▶ Assignment:
For this exercise, write out the whole listing below exactly, omitting its images.

▶ Input:
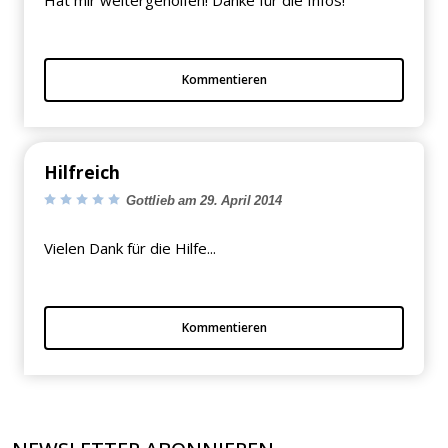
Kommentieren
Hilfreich
Gottlieb am 29. April 2014
Vielen Dank für die Hilfe...
Kommentieren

▶ Solution to this exercise:
Kommentieren
Hilfreich
Gottlieb am 29. April 2014
Vielen Dank für die Hilfe...
Kommentieren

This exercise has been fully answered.